### Exercise passage

The health of our waters is the principal measure of how we live on the land — Luna Leopold
#Colorado’s #Monsoon2021 Season Is Struggling To Bring Relief To Rivers, Ranchers And Wildfires As The #Climate Warms — Colorado Public Radio #ActOnClimate
Last nights storm (July 30, 2021) was epic — Ranger Tiffany (@RangerTMcCauley) via her Twitter feed.
FromColorado Public Radio (Michael Elizabeth Sakas):
The North American monsoon has returned to Colorado, and the rain has brought some much-needed relief to some of the driest parts of the state — after multiple back-to-back years of almost no summer rain…
The seasonal moisture from the tropics creates afternoon cloud cover that protects his drought-stricken creeks from baking in the sun. The rain helps lower the risk for wildfires.
Colorado’s Western Slope has been labeled a climate hot spot, where average temperatures are increasing faster than the global average. A climate change-fueled megadrought has plagued the state and parts of the West for 20 years…
[Bill] Trampe said hotter days and four years of almost no monsoon rain turned into “horribly dry” conditions during the summer of 2020. Many ranchers in Gunnison couldn’t grow enough hay to feed their cattle, which meant they had to buy it — a pricey added expense, he said.

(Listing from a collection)
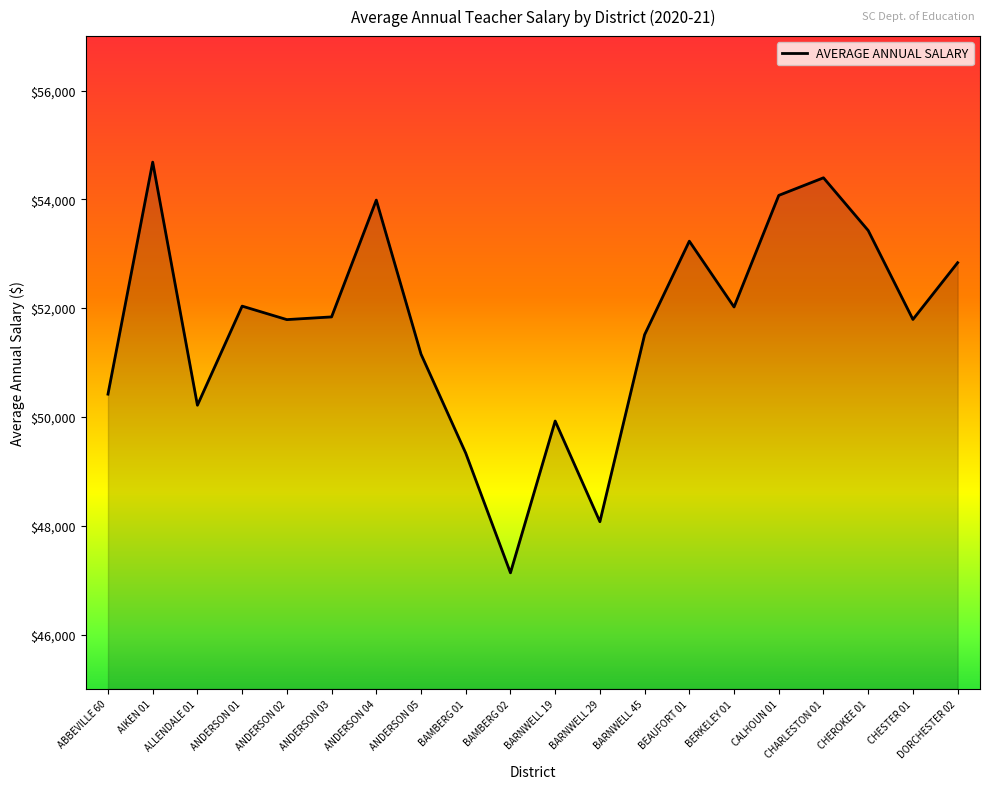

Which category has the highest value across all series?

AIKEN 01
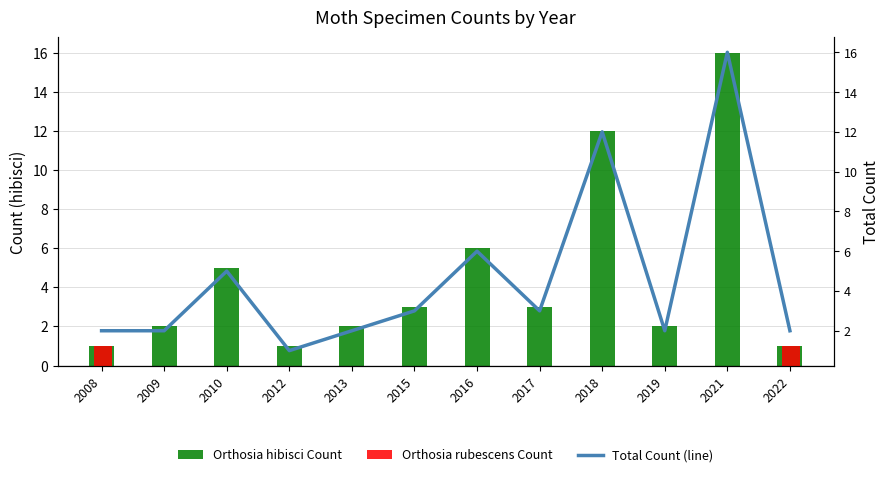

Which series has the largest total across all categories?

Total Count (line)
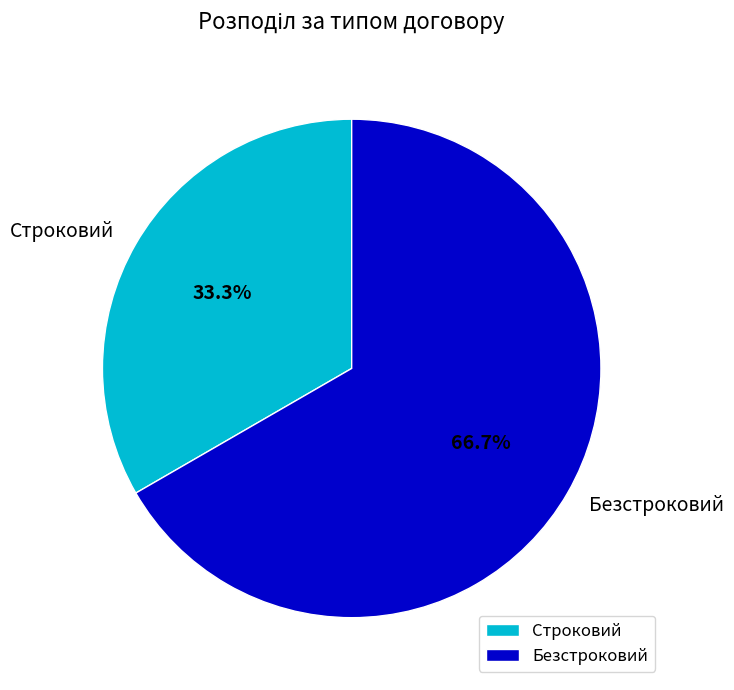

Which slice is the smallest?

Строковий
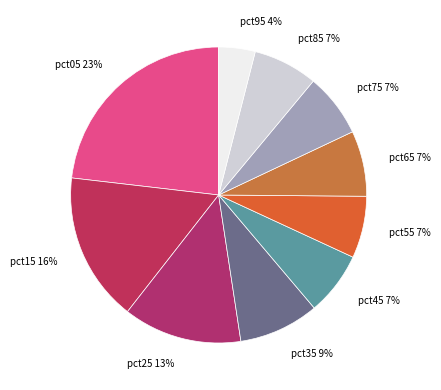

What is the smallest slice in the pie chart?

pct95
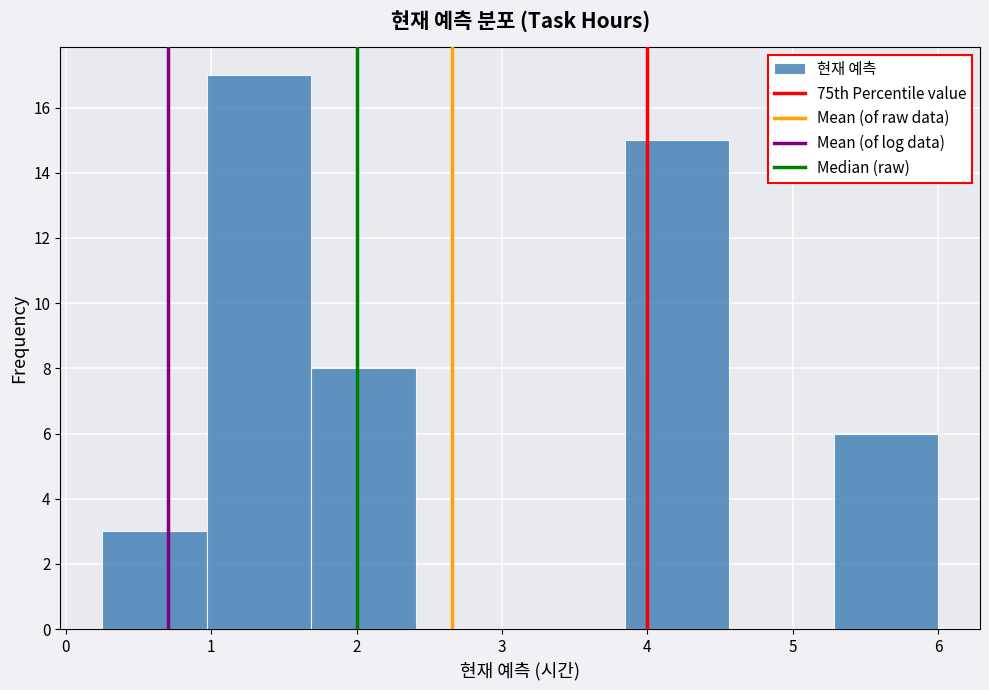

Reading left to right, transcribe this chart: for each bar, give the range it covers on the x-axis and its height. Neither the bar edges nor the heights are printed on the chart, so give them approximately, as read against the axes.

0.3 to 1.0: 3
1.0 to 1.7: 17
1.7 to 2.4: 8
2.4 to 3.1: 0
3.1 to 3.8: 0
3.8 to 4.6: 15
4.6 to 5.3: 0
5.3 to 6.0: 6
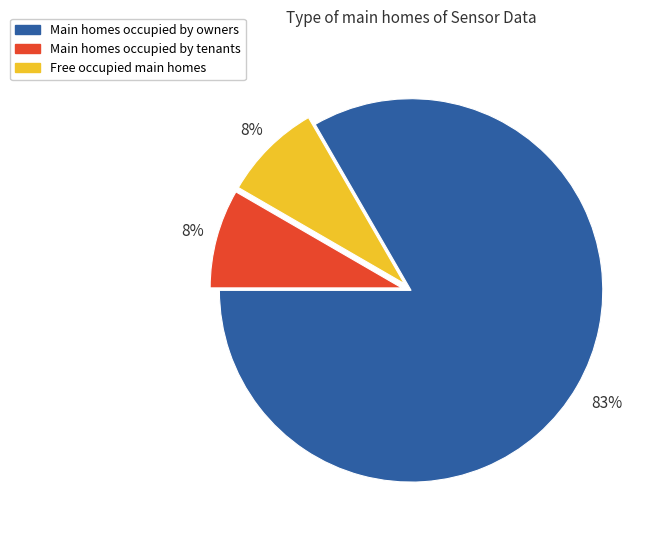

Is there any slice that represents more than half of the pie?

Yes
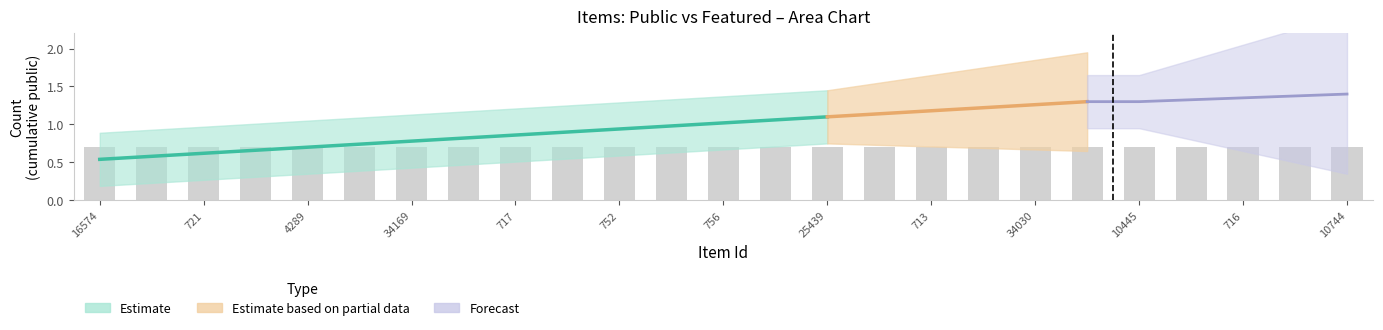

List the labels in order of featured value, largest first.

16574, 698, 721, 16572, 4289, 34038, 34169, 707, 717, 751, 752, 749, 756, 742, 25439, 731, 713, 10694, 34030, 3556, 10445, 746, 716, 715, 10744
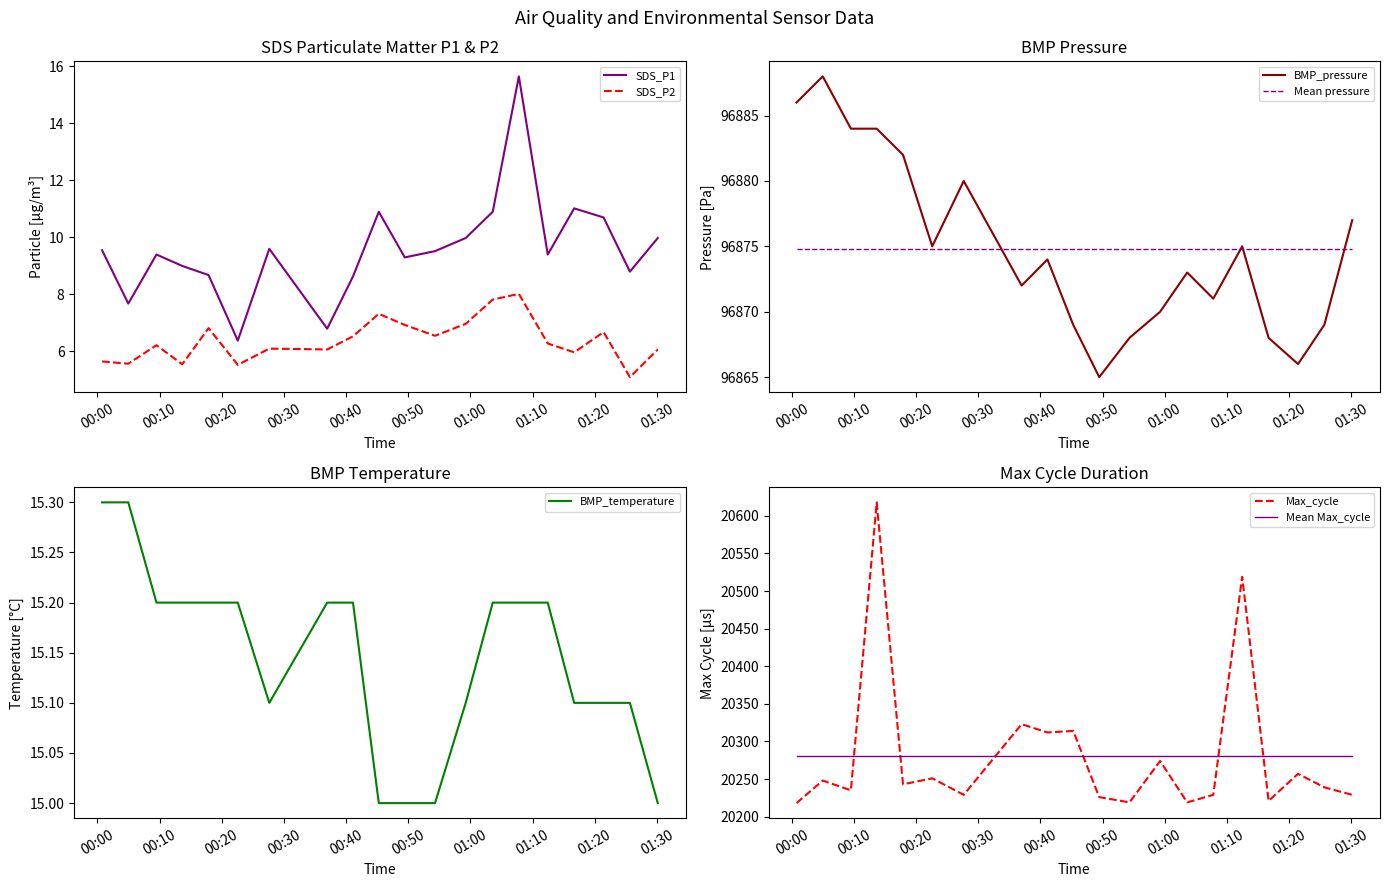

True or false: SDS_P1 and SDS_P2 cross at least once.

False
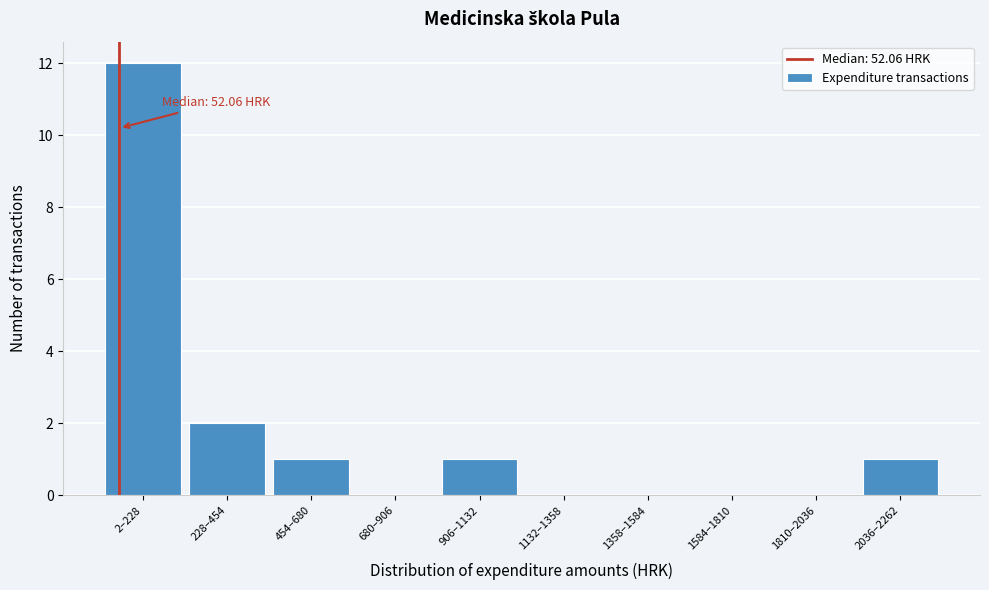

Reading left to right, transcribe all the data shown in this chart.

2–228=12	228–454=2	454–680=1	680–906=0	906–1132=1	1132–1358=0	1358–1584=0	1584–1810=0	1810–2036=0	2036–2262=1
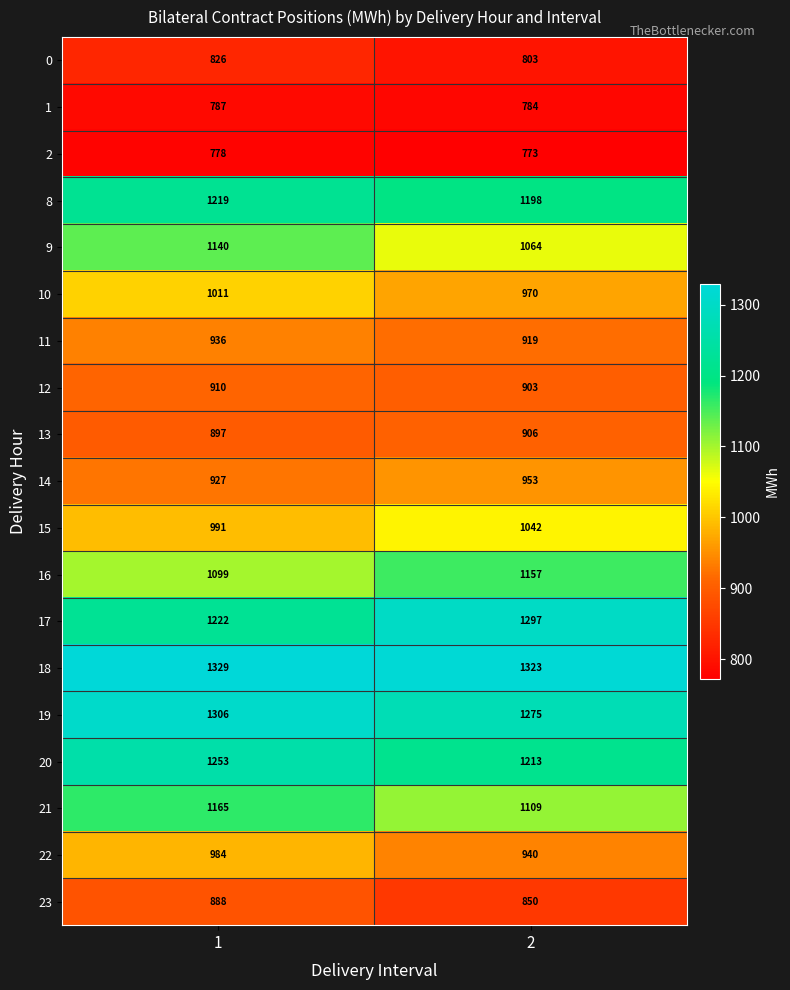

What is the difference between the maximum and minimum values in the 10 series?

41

### Explore the material
**1.** In the listing, switch "difference" to "gap" from the line containing "Reading left to right, transcribe all" through the end of the listing, leaving everything else unchanged and leaving out the pictures.
**2.** Resume the article on Colorado's 2021 monsoon season from where it stops.

### Outputs for the tasks
**1.**
Reading left to right, transcribe all the data shown in this chart.

2–228=12	228–454=2	454–680=1	680–906=0	906–1132=1	1132–1358=0	1358–1584=0	1584–1810=0	1810–2036=0	2036–2262=1

What is the gap between the maximum and minimum values in the 10 series?

41

**2.**
Trampe was worried the land was too dry to feed the number of cattle in his herd, so he was forced to slaughter more animals in the fall than he planned. He also sold cattle over the winter, something he doesn’t usually do. Trampe said he was fearful 2021 would be another dry year…
While Trampe can grow hay on his private land using irrigated water from the Gunnison River, his cattle graze on federal land. Trampe said the federal rangeland is running out of water. “These rains are super important,” he said.
Monsoon rains are getting less reliable and less effective. Recent research from the Desert Research Institute in Nevada has found that less rain is making it into rivers as the climate warms.
Desert Research Institute scientist Rosemary Carroll measures stream discharge in the East River, Colorado. Credit: Kenneth H. Williams via the Desert Research Institute
This deficiency starts with snowpack, which collects in the mountains during the winter, said Rosemary Carroll, an associate professor of hydrology and the lead author of the study. If a big snowpack lasts into the summer, the soil can stay moist if temperatures are cooler.
Those conditions would mean rainfall would more likely reach a stream. If the snowpack is low, temperatures are higher and the soil is dry, less monsoon rain makes it into the stream, Carroll said. With climate change, an average water year can look more like a moderate drought.
Carroll stood on the edge of a high dirt road in Gothic, Colo., overlooking a winding tributary that eventually feeds water to the Colorado River, which supplies 40 million people in the Southwest. The nation’s two largest reservoirs are on this river — Powell and Mead. Those levels are dwindling to record lows, and climate change means less water is making it into the system.
Carroll is worried about where things are headed.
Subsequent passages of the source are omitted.